When Surgery Becomes Part of the Diagnosis
Laparoscopy remains the only way to definitively confirm endometriosis. During this procedure, a surgeon makes a small incision near the navel and inserts a thin camera to visually inspect the pelvic cavity. They can see the location, extent, and size of any endometriosis growths directly. If suspicious tissue is found, the surgeon takes a biopsy, a small tissue sample that a pathologist examines under a microscope for confirmation.
Not everyone needs surgery to start treatment. Many doctors will begin hormonal therapy or pain management based on symptoms and imaging alone, treating endometriosis as a clinical diagnosis. Surgery is generally recommended when imaging is inconclusive but symptoms are severe, when you’re not responding to medical treatment, when fertility is a concern, or when your doctor needs to map the full extent of disease before planning further care. In many cases, the surgeon can remove endometriosis tissue during the same procedure, making it both diagnostic and therapeutic.
Choosing the Right Specialist
General gynecologists can evaluate symptoms and order imaging, but complex cases benefit from specialists with fellowship training in minimally invasive gynecologic surgery (MIGS).
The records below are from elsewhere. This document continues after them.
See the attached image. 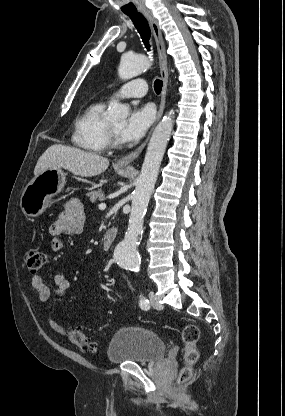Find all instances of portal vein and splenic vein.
<instances>
[{"label":"portal vein and splenic vein","mask_w":285,"mask_h":416,"mask_svg":"<svg viewBox=\"0 0 285 416\" xmlns=\"http://www.w3.org/2000/svg\"><path fill=\"white\" fill-rule=\"evenodd\" d=\"M98 208L99 210H105L106 204H99Z\"/></svg>","instance_id":"1"}]
</instances>
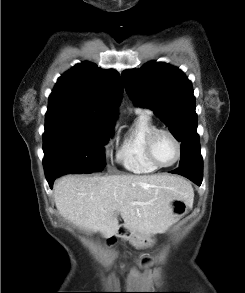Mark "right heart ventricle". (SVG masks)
<instances>
[{
  "label": "right heart ventricle",
  "instance_id": "e07e8e85",
  "mask_svg": "<svg viewBox=\"0 0 245 293\" xmlns=\"http://www.w3.org/2000/svg\"><path fill=\"white\" fill-rule=\"evenodd\" d=\"M157 129L150 114L137 112L132 126L126 132L122 146L118 152L117 159L122 166L137 174L153 173L158 170L146 155V141L149 134Z\"/></svg>",
  "mask_w": 245,
  "mask_h": 293
}]
</instances>
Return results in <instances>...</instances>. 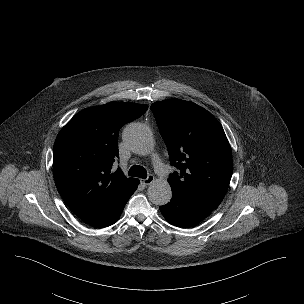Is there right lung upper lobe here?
I'll return each instance as SVG.
<instances>
[{
  "mask_svg": "<svg viewBox=\"0 0 304 304\" xmlns=\"http://www.w3.org/2000/svg\"><path fill=\"white\" fill-rule=\"evenodd\" d=\"M147 109L130 102L86 108L59 132L53 150L56 187L82 220L89 223L101 216L136 181L112 166L120 128Z\"/></svg>",
  "mask_w": 304,
  "mask_h": 304,
  "instance_id": "1",
  "label": "right lung upper lobe"
}]
</instances>
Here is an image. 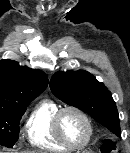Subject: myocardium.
<instances>
[{"label":"myocardium","instance_id":"1","mask_svg":"<svg viewBox=\"0 0 130 153\" xmlns=\"http://www.w3.org/2000/svg\"><path fill=\"white\" fill-rule=\"evenodd\" d=\"M75 112L77 113L86 123L87 128H88V134L87 137L85 139V141L82 144L79 145H74L71 142H69L65 136L63 135L62 131H61V119L62 116L66 113V112ZM53 130L54 133L57 137V139L67 148H69L70 150H81L84 149L91 141L92 136H93V125H92V121L90 119V117L88 116V114L82 110L81 108L74 106V105H68L65 107L60 108L56 114L54 115L53 118Z\"/></svg>","mask_w":130,"mask_h":153}]
</instances>
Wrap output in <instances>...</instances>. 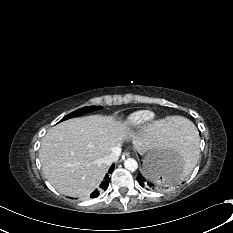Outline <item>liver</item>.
<instances>
[{
  "label": "liver",
  "mask_w": 233,
  "mask_h": 233,
  "mask_svg": "<svg viewBox=\"0 0 233 233\" xmlns=\"http://www.w3.org/2000/svg\"><path fill=\"white\" fill-rule=\"evenodd\" d=\"M183 120L170 112L144 123L141 134L132 135L134 148L144 154L156 145L174 146L176 136L183 130ZM130 134L127 122L101 115L59 123L41 141L39 158L43 173L61 194L88 196L108 171L105 158Z\"/></svg>",
  "instance_id": "6515ba94"
}]
</instances>
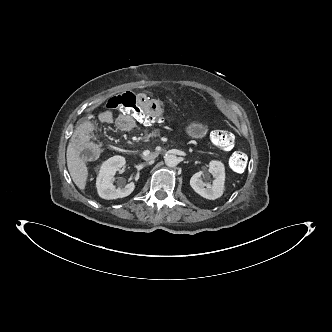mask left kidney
Masks as SVG:
<instances>
[{
  "label": "left kidney",
  "instance_id": "5707ae66",
  "mask_svg": "<svg viewBox=\"0 0 332 332\" xmlns=\"http://www.w3.org/2000/svg\"><path fill=\"white\" fill-rule=\"evenodd\" d=\"M208 172L213 175L214 180L211 183L202 181L203 171L195 173L190 179V185L195 192L202 197L214 200L223 194L225 181V168L219 161H211Z\"/></svg>",
  "mask_w": 332,
  "mask_h": 332
}]
</instances>
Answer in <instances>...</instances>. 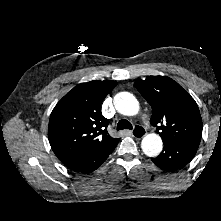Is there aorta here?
I'll return each instance as SVG.
<instances>
[{"instance_id": "aorta-1", "label": "aorta", "mask_w": 221, "mask_h": 221, "mask_svg": "<svg viewBox=\"0 0 221 221\" xmlns=\"http://www.w3.org/2000/svg\"><path fill=\"white\" fill-rule=\"evenodd\" d=\"M116 110L126 116H133L139 112V102L136 97L129 92H120L114 97ZM141 148L148 157H156L163 148V142L159 135L155 133L147 134L143 137Z\"/></svg>"}]
</instances>
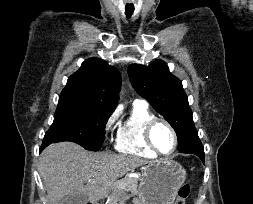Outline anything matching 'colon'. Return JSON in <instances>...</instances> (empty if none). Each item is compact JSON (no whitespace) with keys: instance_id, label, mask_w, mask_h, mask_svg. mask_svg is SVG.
<instances>
[{"instance_id":"obj_1","label":"colon","mask_w":253,"mask_h":204,"mask_svg":"<svg viewBox=\"0 0 253 204\" xmlns=\"http://www.w3.org/2000/svg\"><path fill=\"white\" fill-rule=\"evenodd\" d=\"M191 192L190 185L184 184L182 185L177 194V198L174 202V204H186V200L188 199Z\"/></svg>"}]
</instances>
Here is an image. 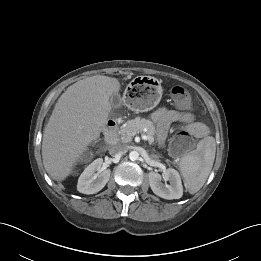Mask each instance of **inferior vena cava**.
Here are the masks:
<instances>
[{
  "label": "inferior vena cava",
  "mask_w": 261,
  "mask_h": 261,
  "mask_svg": "<svg viewBox=\"0 0 261 261\" xmlns=\"http://www.w3.org/2000/svg\"><path fill=\"white\" fill-rule=\"evenodd\" d=\"M109 152L112 156L120 158L122 155H124L127 152V148L124 145L117 144L112 146Z\"/></svg>",
  "instance_id": "obj_1"
}]
</instances>
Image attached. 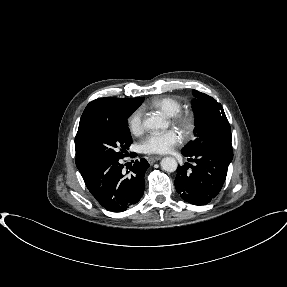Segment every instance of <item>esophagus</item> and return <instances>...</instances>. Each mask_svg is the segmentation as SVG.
<instances>
[{
  "mask_svg": "<svg viewBox=\"0 0 287 287\" xmlns=\"http://www.w3.org/2000/svg\"><path fill=\"white\" fill-rule=\"evenodd\" d=\"M160 159H161V156H154V157H150L148 159V162H149V164H153V163H155L156 161H158Z\"/></svg>",
  "mask_w": 287,
  "mask_h": 287,
  "instance_id": "1",
  "label": "esophagus"
}]
</instances>
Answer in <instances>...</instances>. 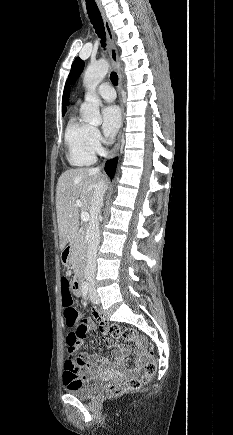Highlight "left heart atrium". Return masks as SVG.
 <instances>
[{
    "label": "left heart atrium",
    "mask_w": 233,
    "mask_h": 435,
    "mask_svg": "<svg viewBox=\"0 0 233 435\" xmlns=\"http://www.w3.org/2000/svg\"><path fill=\"white\" fill-rule=\"evenodd\" d=\"M121 123L120 111L117 106L110 105L102 110V129L105 136L112 139Z\"/></svg>",
    "instance_id": "39dd6f15"
}]
</instances>
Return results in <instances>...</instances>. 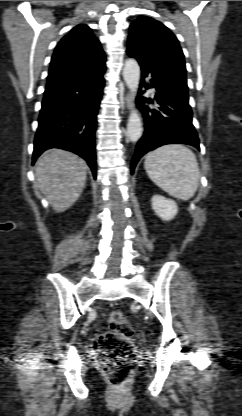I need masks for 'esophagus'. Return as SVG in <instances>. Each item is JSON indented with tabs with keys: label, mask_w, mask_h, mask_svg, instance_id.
Instances as JSON below:
<instances>
[{
	"label": "esophagus",
	"mask_w": 242,
	"mask_h": 416,
	"mask_svg": "<svg viewBox=\"0 0 242 416\" xmlns=\"http://www.w3.org/2000/svg\"><path fill=\"white\" fill-rule=\"evenodd\" d=\"M125 104L127 106L128 109L132 108V97L130 96V94H127L125 97Z\"/></svg>",
	"instance_id": "1"
}]
</instances>
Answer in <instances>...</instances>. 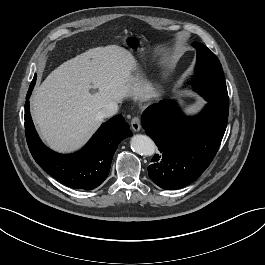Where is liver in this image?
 <instances>
[{
    "label": "liver",
    "instance_id": "liver-1",
    "mask_svg": "<svg viewBox=\"0 0 265 265\" xmlns=\"http://www.w3.org/2000/svg\"><path fill=\"white\" fill-rule=\"evenodd\" d=\"M136 61L118 45L96 47L53 70L31 97L32 117L53 150L80 149L101 125L98 112L125 98L143 99L149 83L133 77ZM92 91V92H91Z\"/></svg>",
    "mask_w": 265,
    "mask_h": 265
}]
</instances>
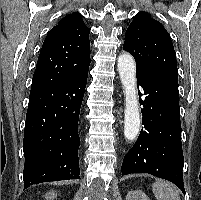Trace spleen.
Returning <instances> with one entry per match:
<instances>
[{
	"label": "spleen",
	"instance_id": "obj_1",
	"mask_svg": "<svg viewBox=\"0 0 201 200\" xmlns=\"http://www.w3.org/2000/svg\"><path fill=\"white\" fill-rule=\"evenodd\" d=\"M157 200H180L178 189L165 181H157L152 185Z\"/></svg>",
	"mask_w": 201,
	"mask_h": 200
}]
</instances>
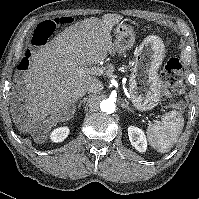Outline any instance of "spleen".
Masks as SVG:
<instances>
[{"instance_id": "spleen-1", "label": "spleen", "mask_w": 199, "mask_h": 199, "mask_svg": "<svg viewBox=\"0 0 199 199\" xmlns=\"http://www.w3.org/2000/svg\"><path fill=\"white\" fill-rule=\"evenodd\" d=\"M184 127V118L177 110L166 113L161 123L147 129L150 145L160 153H166L175 145Z\"/></svg>"}]
</instances>
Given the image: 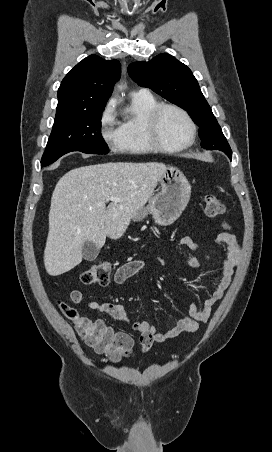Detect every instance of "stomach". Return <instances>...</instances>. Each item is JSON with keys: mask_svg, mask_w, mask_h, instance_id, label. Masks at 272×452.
Listing matches in <instances>:
<instances>
[{"mask_svg": "<svg viewBox=\"0 0 272 452\" xmlns=\"http://www.w3.org/2000/svg\"><path fill=\"white\" fill-rule=\"evenodd\" d=\"M158 183L160 192L153 196L146 207L132 217L134 222L145 219L148 214L161 226L173 224L186 208L191 195V186L185 175L176 167L168 166Z\"/></svg>", "mask_w": 272, "mask_h": 452, "instance_id": "obj_1", "label": "stomach"}]
</instances>
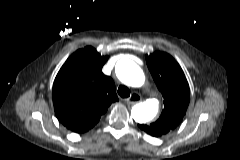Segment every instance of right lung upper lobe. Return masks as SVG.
Masks as SVG:
<instances>
[{"instance_id":"obj_1","label":"right lung upper lobe","mask_w":240,"mask_h":160,"mask_svg":"<svg viewBox=\"0 0 240 160\" xmlns=\"http://www.w3.org/2000/svg\"><path fill=\"white\" fill-rule=\"evenodd\" d=\"M107 56L93 47L77 50L59 70L53 84L56 117L67 129H91L118 97L114 81L102 73Z\"/></svg>"}]
</instances>
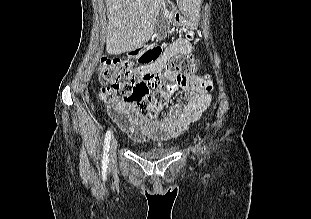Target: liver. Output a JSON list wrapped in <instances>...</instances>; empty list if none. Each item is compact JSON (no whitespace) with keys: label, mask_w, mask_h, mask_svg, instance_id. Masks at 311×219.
<instances>
[{"label":"liver","mask_w":311,"mask_h":219,"mask_svg":"<svg viewBox=\"0 0 311 219\" xmlns=\"http://www.w3.org/2000/svg\"><path fill=\"white\" fill-rule=\"evenodd\" d=\"M164 0H106L109 24L106 50L118 55L144 45L152 37ZM190 20L199 17L200 0H177Z\"/></svg>","instance_id":"liver-1"}]
</instances>
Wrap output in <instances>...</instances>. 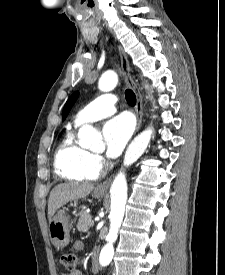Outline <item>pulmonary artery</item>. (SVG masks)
I'll use <instances>...</instances> for the list:
<instances>
[{
  "mask_svg": "<svg viewBox=\"0 0 225 275\" xmlns=\"http://www.w3.org/2000/svg\"><path fill=\"white\" fill-rule=\"evenodd\" d=\"M116 104L117 97L114 94L105 93L80 110L75 117V123L82 125L109 116L116 111Z\"/></svg>",
  "mask_w": 225,
  "mask_h": 275,
  "instance_id": "1",
  "label": "pulmonary artery"
}]
</instances>
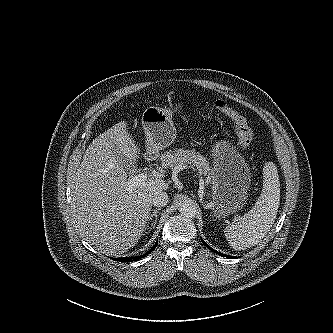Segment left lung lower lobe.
Returning a JSON list of instances; mask_svg holds the SVG:
<instances>
[{"instance_id":"obj_1","label":"left lung lower lobe","mask_w":333,"mask_h":333,"mask_svg":"<svg viewBox=\"0 0 333 333\" xmlns=\"http://www.w3.org/2000/svg\"><path fill=\"white\" fill-rule=\"evenodd\" d=\"M202 240V243L210 250H212L214 253L220 255V256H224V257H229V258H234L233 256H228V255H225V254H222L221 252H217L216 250L212 249L208 244L205 243V241L203 239Z\"/></svg>"}]
</instances>
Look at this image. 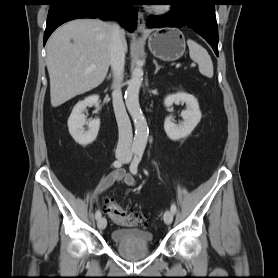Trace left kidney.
I'll return each mask as SVG.
<instances>
[{
	"instance_id": "obj_1",
	"label": "left kidney",
	"mask_w": 278,
	"mask_h": 278,
	"mask_svg": "<svg viewBox=\"0 0 278 278\" xmlns=\"http://www.w3.org/2000/svg\"><path fill=\"white\" fill-rule=\"evenodd\" d=\"M173 103H186L187 106V109L181 112V116L183 118L182 123L175 124L172 122L171 117L165 118L164 130L167 136L171 140L177 141L191 134L200 122L202 115L199 109L198 101L193 95L185 92H178L165 97V107H171Z\"/></svg>"
}]
</instances>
These surgeons have advanced expertise in laparoscopic and robotic techniques specifically for conditions like endometriosis, and they typically handle cases involving deep tissue invasion, bowel or bladder involvement, or prior surgeries that created scar tissue.
At academic medical centers like Johns Hopkins, MIGS teams focus specifically on evaluating and surgically treating endometriosis, including cases that general gynecologists may not feel equipped to manage. If you’ve been told your symptoms are normal, if initial treatments haven’t worked, or if you suspect deep endometriosis based on your symptom pattern, seeking out a specialist with this training can change the trajectory of your care. Many endometriosis advocacy organizations maintain directories of experienced surgeons, which can be a starting point if your current provider doesn’t have a referral in mind.
What a Diagnosis Looks Like in Practice
For many people, the diagnostic path isn’t a straight line. It often looks something like this: you see a primary care doctor or gynecologist about painful periods, try birth control or painkillers, return when those don’t work, get an ultrasound, possibly get referred for an MRI, and eventually land with a specialist who either confirms the diagnosis through imaging or recommends laparoscopy. Each of those steps can take weeks or months of waiting for appointments and test results.
You can compress this timeline by arriving prepared with symptom data, specifically requesting endometriosis evaluation rather than general pelvic pain workup, and asking for referrals to specialists early if your doctor isn’t experienced with the condition. If an ultrasound comes back normal but your symptoms persist, push for an MRI or a specialist consultation rather than accepting the result as a final answer. Superficial endometriosis is invisible on both ultrasound and MRI, so normal imaging never fully excludes the diagnosis.